Miss Evans goes on to note that “Many of us, myself included, are finding ourselves increasingly drawn to high church traditions—Catholicism, Eastern Orthodoxy, the Episcopal Church, etc.—precisely because the ancient forms of liturgy seem so unpretentious, so unconcerned with being ‘cool,’ and we find that refreshingly authentic.”

Indeed, “cool” has a short shelf life, and anyone who watches cultural trends should not be too surprised.  But what Evans claims about her generation and its desires ought to raise some red flags: “What millennials really want from the church is not a change in style but a change in substance. . . . We want an end to the culture wars. . . . We want our LGBT friends to feel truly welcome in our faith communities.”

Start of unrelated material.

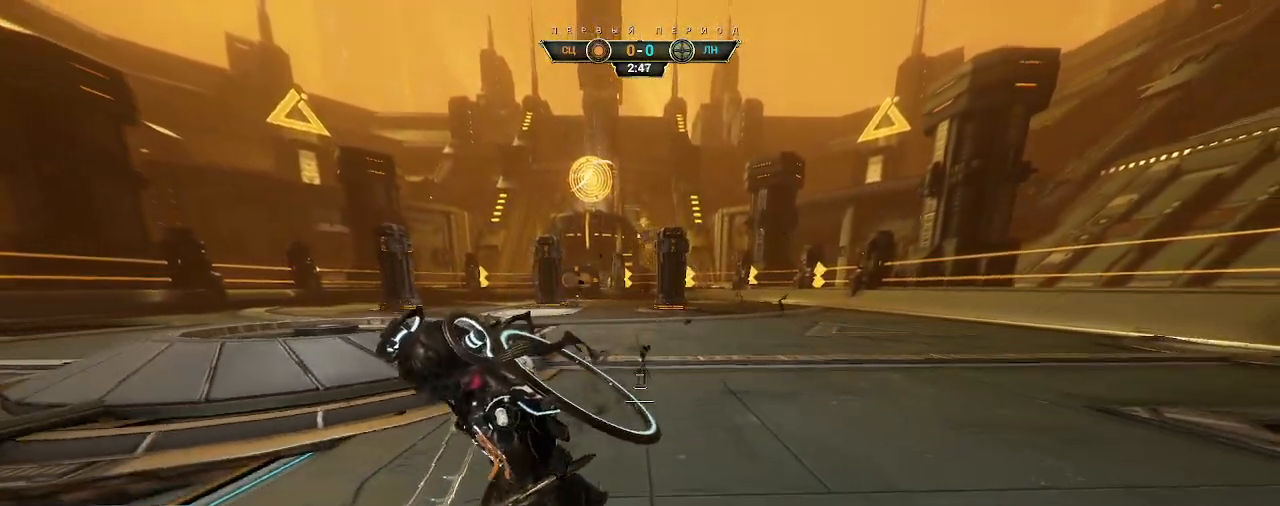
{"keys": ["a"], "mouse": [], "events": [[333, "a", "down"], [417, "s", "up"]]}
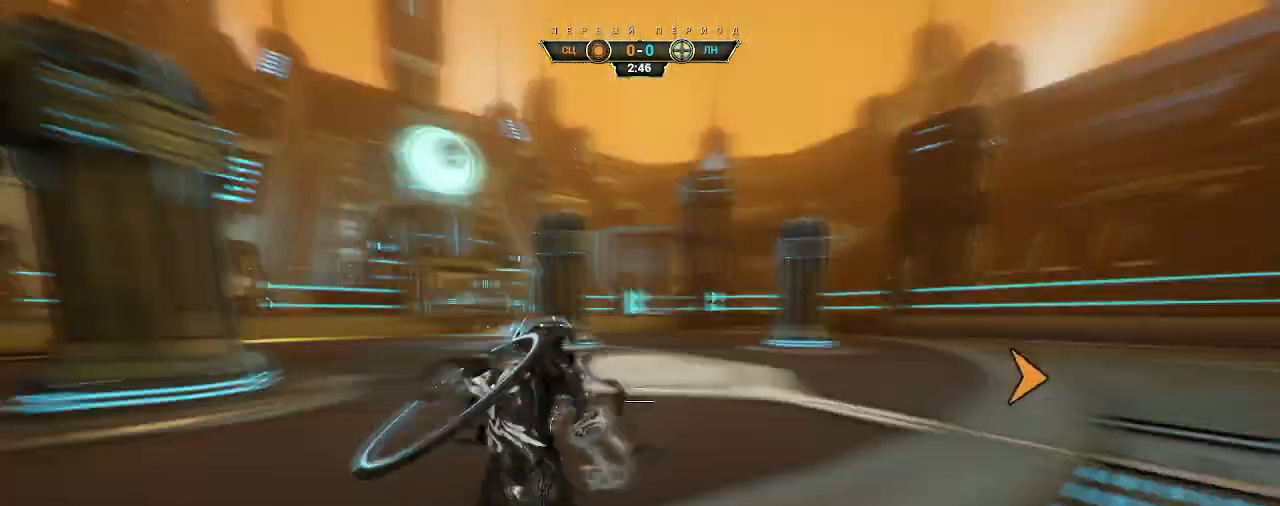
{"keys": ["space", "w"], "mouse": ["right"], "events": [[33, "w", "down"], [100, "ctrl", "down"], [133, "a", "up"], [267, "space", "down"], [350, "ctrl", "up"], [367, "space", "up"], [417, "space", "down"], [433, "shift", "down"], [483, "mouse_right", "down"], [483, "shift", "up"]]}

So, in essence, she’s claiming that her generation is leaving evangelical churches and seeking out a Mainline experience—liturgy queens, Social Gospel, dogma-free.  This reminds me of something the great Lutheran theologian Hermann Sasse wrote on the liturgical-renewal efforts of the mid-20th century: “A liturgical renewal is impossible unless the church is prepared to take seriously the doctrine which is witnessed to and sung in the liturgy. Liturgy and dogma belong together; you cannot have the one without the other. Dogma represents the doctrinal content—and therefore the truth content—of the liturgy.”

Miss Evans wants to teach our churches what they ought to be teaching.  Are they prepared to teach her the Faith if she shows up?